%%

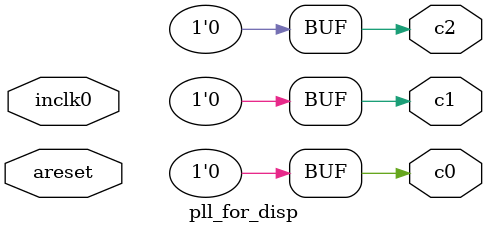
<source format=v>
module pll_for_disp(	// file.cleaned.mlir:2:3
  input  areset,	// file.cleaned.mlir:2:30
         inclk0,	// file.cleaned.mlir:2:47
  output c0,	// file.cleaned.mlir:2:65
         c1,	// file.cleaned.mlir:2:78
         c2	// file.cleaned.mlir:2:91
);

  assign c0 = 1'h0;	// file.cleaned.mlir:3:14, :4:5
  assign c1 = 1'h0;	// file.cleaned.mlir:3:14, :4:5
  assign c2 = 1'h0;	// file.cleaned.mlir:3:14, :4:5
endmodule


</source>
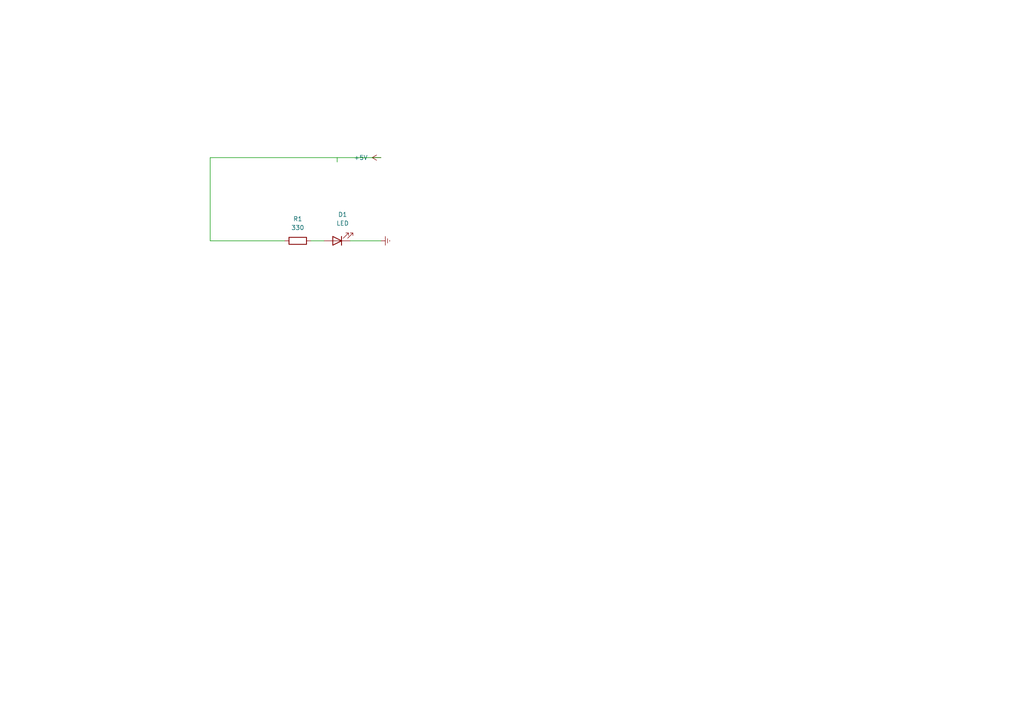
<source format=kicad_sch>
(kicad_sch (version 20230121) (generator eeschema)

  (uuid d7d1b1cb-0a09-4c41-8788-46cdbbd57597)

  (paper "A4")

  


  (wire (pts (xy 97.79 45.72) (xy 97.79 46.99))
    (stroke (width 0) (type default))
    (uuid 21aeca49-9a25-418b-b208-43e46781b56b)
  )
  (wire (pts (xy 60.96 45.72) (xy 60.96 69.85))
    (stroke (width 0) (type default))
    (uuid 2a2b701e-04fb-4777-bf7f-66fc2152c89b)
  )
  (wire (pts (xy 90.17 69.85) (xy 93.98 69.85))
    (stroke (width 0) (type default))
    (uuid 6dca27fe-29da-40cf-84f1-1e91f7d6df92)
  )
  (wire (pts (xy 101.6 69.85) (xy 110.49 69.85))
    (stroke (width 0) (type default))
    (uuid aa3bfb62-fe57-4fdc-a38d-46325e63e73e)
  )
  (wire (pts (xy 60.96 69.85) (xy 82.55 69.85))
    (stroke (width 0) (type default))
    (uuid baa9f55c-63f9-44b6-8fb9-e83acc769821)
  )
  (wire (pts (xy 60.96 45.72) (xy 110.49 45.72))
    (stroke (width 0) (type default))
    (uuid c3772da7-bab7-4615-9719-44c875dd9b51)
  )

  (symbol (lib_id "Device:R") (at 86.36 69.85 90) (unit 1)
    (in_bom yes) (on_board yes) (dnp no) (fields_autoplaced)
    (uuid 49422945-2dc4-482b-bffb-1a25249da6f9)
    (property "Reference" "R1" (at 86.36 63.5 90)
      (effects (font (size 1.27 1.27)))
    )
    (property "Value" "330" (at 86.36 66.04 90)
      (effects (font (size 1.27 1.27)))
    )
    (property "Footprint" "" (at 86.36 71.628 90)
      (effects (font (size 1.27 1.27)) hide)
    )
    (property "Datasheet" "~" (at 86.36 69.85 0)
      (effects (font (size 1.27 1.27)) hide)
    )
    (pin "1" (uuid 67fc7df9-5ce9-44ec-a209-5a0d4302e068))
    (pin "2" (uuid 53033307-1eb7-4f29-87ab-ba1346586897))
    (instances
      (project "random"
        (path "/d7d1b1cb-0a09-4c41-8788-46cdbbd57597"
          (reference "R1") (unit 1)
        )
      )
    )
  )

  (symbol (lib_id "power:Earth") (at 110.49 69.85 90) (unit 1)
    (in_bom yes) (on_board yes) (dnp no) (fields_autoplaced)
    (uuid c534fc69-f772-4bc9-9687-3c5cf3ef35bd)
    (property "Reference" "#PWR02" (at 116.84 69.85 0)
      (effects (font (size 1.27 1.27)) hide)
    )
    (property "Value" "Earth" (at 114.3 69.85 0)
      (effects (font (size 1.27 1.27)) hide)
    )
    (property "Footprint" "" (at 110.49 69.85 0)
      (effects (font (size 1.27 1.27)) hide)
    )
    (property "Datasheet" "~" (at 110.49 69.85 0)
      (effects (font (size 1.27 1.27)) hide)
    )
    (pin "1" (uuid ee15c9fc-f6dd-4768-99dc-2810a63de380))
    (instances
      (project "random"
        (path "/d7d1b1cb-0a09-4c41-8788-46cdbbd57597"
          (reference "#PWR02") (unit 1)
        )
      )
    )
  )

  (symbol (lib_id "Device:LED") (at 97.79 69.85 180) (unit 1)
    (in_bom yes) (on_board yes) (dnp no) (fields_autoplaced)
    (uuid cfec2357-6405-43fa-b486-f27b4504b680)
    (property "Reference" "D1" (at 99.3775 62.23 0)
      (effects (font (size 1.27 1.27)))
    )
    (property "Value" "LED" (at 99.3775 64.77 0)
      (effects (font (size 1.27 1.27)))
    )
    (property "Footprint" "" (at 97.79 69.85 0)
      (effects (font (size 1.27 1.27)) hide)
    )
    (property "Datasheet" "~" (at 97.79 69.85 0)
      (effects (font (size 1.27 1.27)) hide)
    )
    (pin "1" (uuid 713620d6-2e7e-467d-965d-5df44bacddb1))
    (pin "2" (uuid 0c4e8d83-66e3-4946-af82-efb7427b192e))
    (instances
      (project "random"
        (path "/d7d1b1cb-0a09-4c41-8788-46cdbbd57597"
          (reference "D1") (unit 1)
        )
      )
    )
  )

  (symbol (lib_id "power:+5V") (at 110.49 45.72 90) (unit 1)
    (in_bom yes) (on_board yes) (dnp no) (fields_autoplaced)
    (uuid fd12fff8-1330-4e20-95f6-5698baa937aa)
    (property "Reference" "#PWR01" (at 114.3 45.72 0)
      (effects (font (size 1.27 1.27)) hide)
    )
    (property "Value" "+5V" (at 106.68 45.72 90)
      (effects (font (size 1.27 1.27)) (justify left))
    )
    (property "Footprint" "" (at 110.49 45.72 0)
      (effects (font (size 1.27 1.27)) hide)
    )
    (property "Datasheet" "" (at 110.49 45.72 0)
      (effects (font (size 1.27 1.27)) hide)
    )
    (pin "1" (uuid 9335a516-3439-44f3-9896-99310c1d9393))
    (instances
      (project "random"
        (path "/d7d1b1cb-0a09-4c41-8788-46cdbbd57597"
          (reference "#PWR01") (unit 1)
        )
      )
    )
  )

  (sheet_instances
    (path "/" (page "1"))
  )
)

</source>
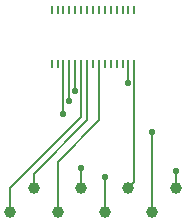
<source format=gbr>
G04 EAGLE Gerber RS-274X export*
G75*
%MOMM*%
%FSLAX34Y34*%
%LPD*%
%INTop Copper*%
%IPPOS*%
%AMOC8*
5,1,8,0,0,1.08239X$1,22.5*%
G01*
G04 Define Apertures*
%ADD10R,0.250000X0.800000*%
%ADD11C,1.000000*%
%ADD12C,0.152400*%
%ADD13C,0.554000*%
D10*
X50000Y195840D03*
X55000Y195840D03*
X60000Y195840D03*
X65000Y195840D03*
X70000Y195840D03*
X75000Y195840D03*
X80000Y195840D03*
X85000Y195840D03*
X90000Y195840D03*
X95000Y195840D03*
X100000Y195840D03*
X105000Y195840D03*
X110000Y195840D03*
X115000Y195840D03*
X120000Y195840D03*
X120000Y150340D03*
X115000Y150340D03*
X110000Y150340D03*
X105000Y150340D03*
X100000Y150340D03*
X95000Y150340D03*
X90000Y150340D03*
X85000Y150340D03*
X80000Y150340D03*
X75000Y150340D03*
X70000Y150340D03*
X65000Y150340D03*
X60000Y150340D03*
X55000Y150340D03*
X50000Y150340D03*
D11*
X15000Y25160D03*
X35000Y45160D03*
X55000Y25160D03*
X75000Y45160D03*
X95000Y25160D03*
X115000Y45160D03*
X135000Y25160D03*
X155000Y45160D03*
D12*
X15000Y45000D02*
X15000Y25160D01*
X75112Y150228D02*
X75000Y150340D01*
X75112Y150228D02*
X75112Y105112D01*
X15000Y45000D01*
X80000Y102500D02*
X80000Y150340D01*
X80000Y102500D02*
X35000Y57500D01*
X35000Y45160D01*
X55000Y25160D02*
X55000Y67500D01*
X90000Y102500D01*
X90000Y150340D01*
D13*
X75000Y62500D03*
X60000Y108000D03*
D12*
X60000Y150340D01*
X75000Y62500D02*
X75000Y45160D01*
D13*
X95000Y55000D03*
X65056Y119092D03*
D12*
X95000Y55000D02*
X95000Y25160D01*
X65000Y119148D02*
X65000Y150340D01*
X65000Y119148D02*
X65056Y119092D01*
X120000Y136150D02*
X120000Y150340D01*
X120000Y136150D02*
X120056Y136094D01*
X120056Y50216D01*
X115000Y45160D01*
D13*
X135000Y92500D03*
D12*
X135000Y25160D01*
D13*
X115000Y134000D03*
D12*
X115000Y150340D01*
D13*
X155000Y60000D03*
D12*
X155000Y45160D01*
D13*
X70056Y127500D03*
D12*
X70000Y127556D02*
X70000Y150340D01*
X70000Y127556D02*
X70056Y127500D01*
M02*

</source>
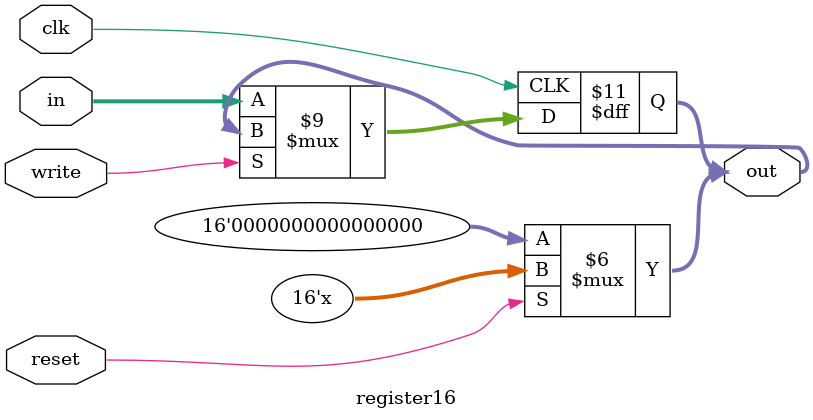
<source format=v>
module register16(clk, out, in, write, reset);  // Negedge-triggered flipflop register with active-low write signal and reset
	output reg [15:0] out;
	input      [15:0] in;
	input      clk, write, reset;
	
	always@(negedge clk) begin
		if(write == 1'b0) begin
			out = in;
		end
	end
	
	always@(*) begin
		if(reset==0) begin
			out = 16'b0;
		end
	end
endmodule

</source>
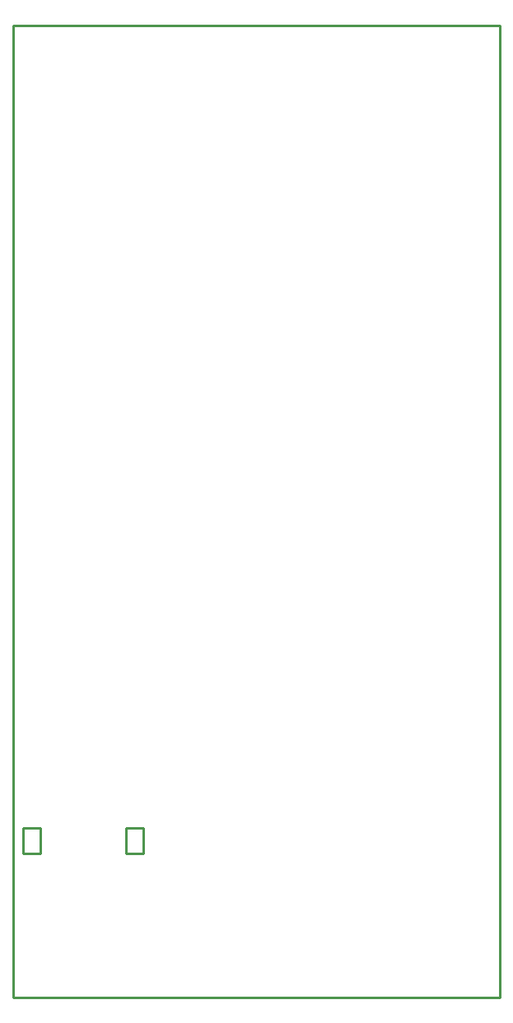
<source format=gko>
G04*
G04 #@! TF.GenerationSoftware,Altium Limited,Altium Designer,22.4.2 (48)*
G04*
G04 Layer_Color=16711935*
%FSLAX25Y25*%
%MOIN*%
G70*
G04*
G04 #@! TF.SameCoordinates,BF995A2F-270A-488B-8232-C5E1CECBCCF0*
G04*
G04*
G04 #@! TF.FilePolarity,Positive*
G04*
G01*
G75*
%ADD11C,0.01000*%
D11*
X193000Y-393701D02*
X196748D01*
X196850D02*
Y0D01*
X193000D02*
X196748D01*
X10878Y-335291D02*
Y-325055D01*
X3791Y-335291D02*
Y-325055D01*
Y-335291D02*
X10878D01*
X3791Y-325055D02*
X10878D01*
X52610Y-335291D02*
Y-325055D01*
X45524Y-335291D02*
Y-325055D01*
Y-335291D02*
X52610D01*
X45524Y-325055D02*
X52610D01*
X0Y-393701D02*
X196850D01*
X0D02*
Y0D01*
X1500D01*
X0D02*
X196850D01*
M02*

</source>
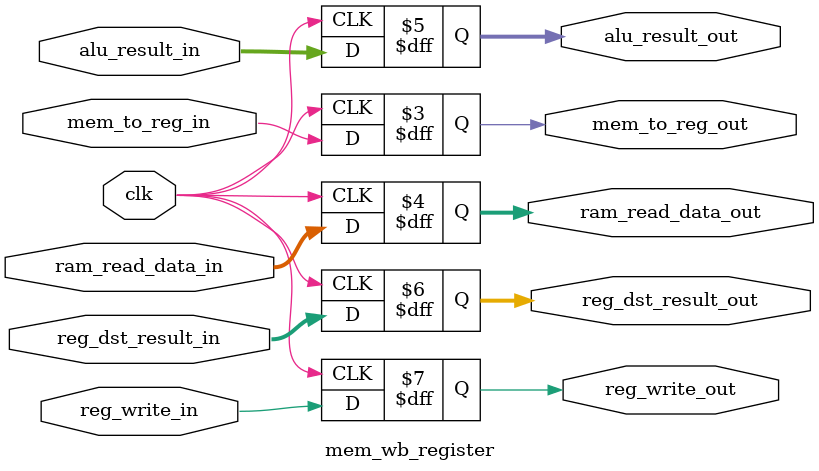
<source format=v>
`timescale 1ns / 1ps

module mem_wb_register(
		clk,
		
		mem_to_reg_in,
		ram_read_data_in,
		alu_result_in,
		reg_dst_result_in,
		reg_write_in,
		
		mem_to_reg_out,
		ram_read_data_out,
		alu_result_out,
		reg_dst_result_out,
		reg_write_out
    );
	 
	input wire clk;
	 
	input wire mem_to_reg_in;
	input wire [15:0] ram_read_data_in;
	input wire [15:0] alu_result_in;
	input wire [2:0] reg_dst_result_in;
	input wire reg_write_in;
	
	output reg mem_to_reg_out;
	output reg [15:0] ram_read_data_out;
	output reg [15:0] alu_result_out;
	output reg [2:0] reg_dst_result_out;
	output reg reg_write_out;
	
	initial begin
		mem_to_reg_out <= 0;
		ram_read_data_out <= 0;
		alu_result_out <= 0;
		reg_dst_result_out <= 0;
		reg_write_out <= 0;
	end
	
	always @(negedge clk) begin
		mem_to_reg_out <= mem_to_reg_in;
		ram_read_data_out <= ram_read_data_in;
		alu_result_out <= alu_result_in;
		reg_dst_result_out <= reg_dst_result_in;
		reg_write_out <= reg_write_in;
	end
endmodule

</source>
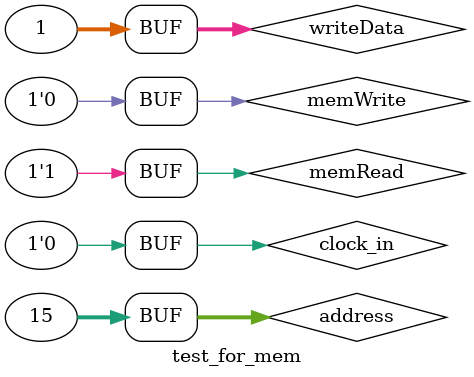
<source format=v>
`timescale 1ns / 1ps


module test_for_mem;

	// Inputs
	reg clock_in;
	reg [31:0] address;
	reg [31:0] writeData;
	reg memWrite;
	reg memRead;

	// Outputs
	wire [31:0] readData;

	// Instantiate the Unit Under Test (UUT)
	data_memory uut (
		.clock_in(clock_in), 
		.address(address), 
		.writeData(writeData), 
		.memWrite(memWrite), 
		.memRead(memRead), 
		.readData(readData)
	);

	initial begin
		// Initialize Inputs
		clock_in = 0;
		address = 0;
		writeData = 0;
		memWrite = 0;
		memRead = 0;

		// Wait 100 ns for global reset to finish
		#100
        
		// Add stimulus here
		
		#50
		clock_in = 1;
		
		#50
		memWrite = 1'b1;
		address = 15;
		writeData = 1;
		
		#50
		clock_in = 0;
		#50
		clock_in = 1;
		#50 
		memRead = 1'b1;
		#50
		clock_in = 0;
		#50
		clock_in = 1;
		#50
		memRead = 1'b1;
		memWrite = 1'b0;
		#50
		clock_in = 0;
	end
	
	
endmodule


</source>
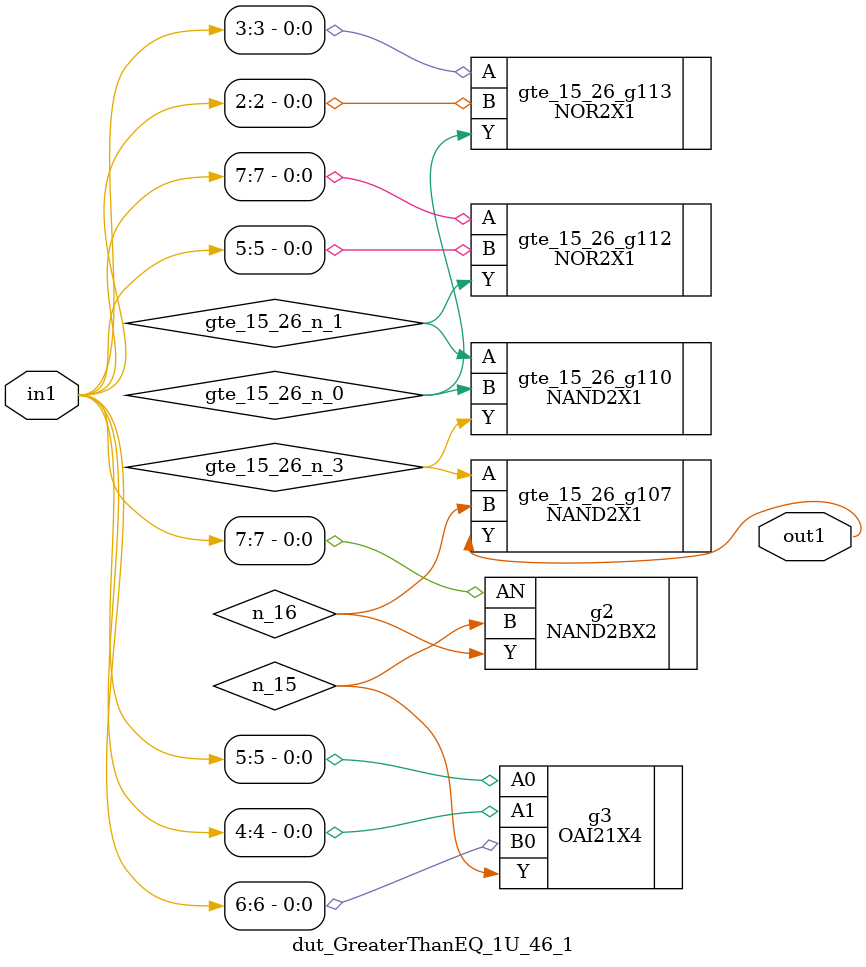
<source format=v>
`timescale 1ps / 1ps


module dut_GreaterThanEQ_1U_46_1(in1, out1);
  input [7:0] in1;
  output out1;
  wire [7:0] in1;
  wire out1;
  wire gte_15_26_n_0, gte_15_26_n_1, gte_15_26_n_3, n_15, n_16;
  NAND2X1 gte_15_26_g107(.A (gte_15_26_n_3), .B (n_16), .Y (out1));
  NAND2X1 gte_15_26_g110(.A (gte_15_26_n_1), .B (gte_15_26_n_0), .Y
       (gte_15_26_n_3));
  NOR2X1 gte_15_26_g112(.A (in1[7]), .B (in1[5]), .Y (gte_15_26_n_1));
  NOR2X1 gte_15_26_g113(.A (in1[3]), .B (in1[2]), .Y (gte_15_26_n_0));
  NAND2BX2 g2(.AN (in1[7]), .B (n_15), .Y (n_16));
  OAI21X4 g3(.A0 (in1[5]), .A1 (in1[4]), .B0 (in1[6]), .Y (n_15));
endmodule



</source>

%%

Only the lines from the one containing "output out1;" through the last line of the entries above should be copied, exactly as written.

  output out1;
  wire [7:0] in1;
  wire out1;
  wire gte_15_26_n_0, gte_15_26_n_1, gte_15_26_n_3, n_15, n_16;
  NAND2X1 gte_15_26_g107(.A (gte_15_26_n_3), .B (n_16), .Y (out1));
  NAND2X1 gte_15_26_g110(.A (gte_15_26_n_1), .B (gte_15_26_n_0), .Y
       (gte_15_26_n_3));
  NOR2X1 gte_15_26_g112(.A (in1[7]), .B (in1[5]), .Y (gte_15_26_n_1));
  NOR2X1 gte_15_26_g113(.A (in1[3]), .B (in1[2]), .Y (gte_15_26_n_0));
  NAND2BX2 g2(.AN (in1[7]), .B (n_15), .Y (n_16));
  OAI21X4 g3(.A0 (in1[5]), .A1 (in1[4]), .B0 (in1[6]), .Y (n_15));
endmodule



</source>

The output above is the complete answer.